** Your objective **
Pull out every line below that contains the word "wind", and copy each one in full.

————

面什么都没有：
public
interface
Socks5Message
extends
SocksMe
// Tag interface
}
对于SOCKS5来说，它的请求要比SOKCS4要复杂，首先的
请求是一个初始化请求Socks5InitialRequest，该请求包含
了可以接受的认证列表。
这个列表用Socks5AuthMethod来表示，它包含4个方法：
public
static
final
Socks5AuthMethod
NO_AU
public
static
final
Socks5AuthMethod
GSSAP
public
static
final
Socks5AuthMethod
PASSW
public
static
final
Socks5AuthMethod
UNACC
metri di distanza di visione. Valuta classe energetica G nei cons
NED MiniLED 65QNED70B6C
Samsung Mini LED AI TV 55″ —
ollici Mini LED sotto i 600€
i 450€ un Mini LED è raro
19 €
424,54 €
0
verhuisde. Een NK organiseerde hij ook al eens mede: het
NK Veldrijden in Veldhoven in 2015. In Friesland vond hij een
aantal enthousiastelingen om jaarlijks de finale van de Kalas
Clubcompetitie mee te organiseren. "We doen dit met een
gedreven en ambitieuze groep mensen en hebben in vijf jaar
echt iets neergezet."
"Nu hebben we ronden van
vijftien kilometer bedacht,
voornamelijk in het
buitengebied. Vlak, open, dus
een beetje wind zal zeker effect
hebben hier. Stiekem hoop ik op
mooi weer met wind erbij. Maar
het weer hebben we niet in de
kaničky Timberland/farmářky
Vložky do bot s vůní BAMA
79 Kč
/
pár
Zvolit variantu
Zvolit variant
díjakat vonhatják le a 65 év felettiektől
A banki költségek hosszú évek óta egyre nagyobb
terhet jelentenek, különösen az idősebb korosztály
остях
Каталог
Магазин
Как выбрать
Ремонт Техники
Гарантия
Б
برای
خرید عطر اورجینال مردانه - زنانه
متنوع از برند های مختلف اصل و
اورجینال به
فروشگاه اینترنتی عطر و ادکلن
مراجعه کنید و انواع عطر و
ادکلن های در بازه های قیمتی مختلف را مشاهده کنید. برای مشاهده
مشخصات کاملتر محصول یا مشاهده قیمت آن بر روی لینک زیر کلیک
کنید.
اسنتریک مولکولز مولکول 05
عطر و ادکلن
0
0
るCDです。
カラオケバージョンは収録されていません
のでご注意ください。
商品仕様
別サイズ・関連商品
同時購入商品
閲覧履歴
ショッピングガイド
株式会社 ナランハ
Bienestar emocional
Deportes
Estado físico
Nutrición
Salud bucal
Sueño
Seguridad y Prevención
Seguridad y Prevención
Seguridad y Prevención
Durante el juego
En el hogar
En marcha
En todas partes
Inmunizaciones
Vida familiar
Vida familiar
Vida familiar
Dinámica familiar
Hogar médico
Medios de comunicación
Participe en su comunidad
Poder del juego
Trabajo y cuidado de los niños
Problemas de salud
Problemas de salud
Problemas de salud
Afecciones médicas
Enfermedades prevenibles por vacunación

————

** Reply to the task **
een beetje wind zal zeker effect
mooi weer met wind erbij. Maar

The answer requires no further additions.